インドネシアの鶏卵生産量は1960年代から緩やかな増加傾向を示していましたが、特に1970年代後半から1980年にかけて、大幅な増加が見られました。この増加はインドネシアの農村部での商業的養鶏の普及や、それに伴う生産設備の近代化によるものであると推測されます。1980年には192,000トンから204,700トンへと急成長を記録しています。この時期の成長は、インドネシア政府が食料安全保障と栄養改善に向けた政策を萌芽的に導入したことが背景にあります。

その後、1997年の約606,810トンから1998年の金融危機時には約392,892トンと大きく減少しました。これは、アジア通貨危機の影響でインドネシアの経済全体が停滞し、農村部や小規模養鶏業者に深刻な影響を与えたためです。この短期的な減少にもかかわらず、2000年以降、インドネシアの鶏卵生産は経済の回復とともに再び増加基調を見せました。特に2017年以降において、生産量は急激な成長に転じ、2023年には6,506,367トンに達するという驚異的な数値を記録しています。

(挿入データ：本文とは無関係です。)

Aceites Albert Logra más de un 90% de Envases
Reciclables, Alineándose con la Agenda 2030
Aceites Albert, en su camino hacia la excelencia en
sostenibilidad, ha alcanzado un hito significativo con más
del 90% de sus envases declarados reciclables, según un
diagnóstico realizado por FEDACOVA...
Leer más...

この急増の背景には、いくつかの要因が挙げられます。一つは、人口増加や都市化の進展に伴う鶏卵の需要拡大です。インドネシアの人口は2億7,000万人を超える規模に達しており、一人当たりのタンパク質消費量の向上が食生活の変化とともに進んでいます。それに加え、国内市場向け生産だけでなく、国際市場への鶏卵・鶏製品の輸出戦略が進められていること、また養鶏業への投資拡大と技術導入が生産性向上を支えています。

しかし、この急速な成長は新たな課題を伴います。一つは、養鶏業における環境負荷の問題です。鶏卵の生産過程では、大規模な鶏舎からの廃棄物やアンモニアガスの排出が環境と健康に悪影響を及ぼす可能性があります。さらに、大規模養鶏業の急速な発展により、小規模経営者が淘汰されるケースも増加しており、地域ごとの経済格差が広がる懸念が指摘されています。

また、感染症のリスクも重要な懸念事項です。過去には鳥インフルエンザの流行がインドネシアの養鶏業界に大きな損害を与えたことがありました。特に、他国との輸出入を強化する場合には、鶏舎の衛生基準を世界的に受け入れられる水準に整備することが求められます。さらに、生産プロセスの高度化に対応するための労働者教育や技能訓練の強化が必要になってきます。

未来に向けて、インドネシア政府および業界関係者は、持続可能な農業モデルを確立することが求められます。具体的には、生産システムの効率化と環境への配慮の両立を目指して、再生可能エネルギー利用や廃棄物管理改善を推進することが考えられます。また、小規模養鶏業者を支援する政策を導入し、多様な生産者が共存できる産業基盤を構築することも重要です。国際的には、輸出戦略を進めていく際、グローバルな基準を満たす安全と品質管理の枠組みを整備することが競争力向上につながります。

最後に、インドネシアの鶏卵生産はグローバルな食料安全保障にも寄与していますが、この成長を持続可能に保つためには、各ステークホルダーが長期的視点で連携して取り組むことが不可欠です。データから示される急成長のポテンシャルを生かしつつ、環境問題、地域格差、感染症対策といった課題に戦略的に対応していくことが、今後の鍵となるでしょう。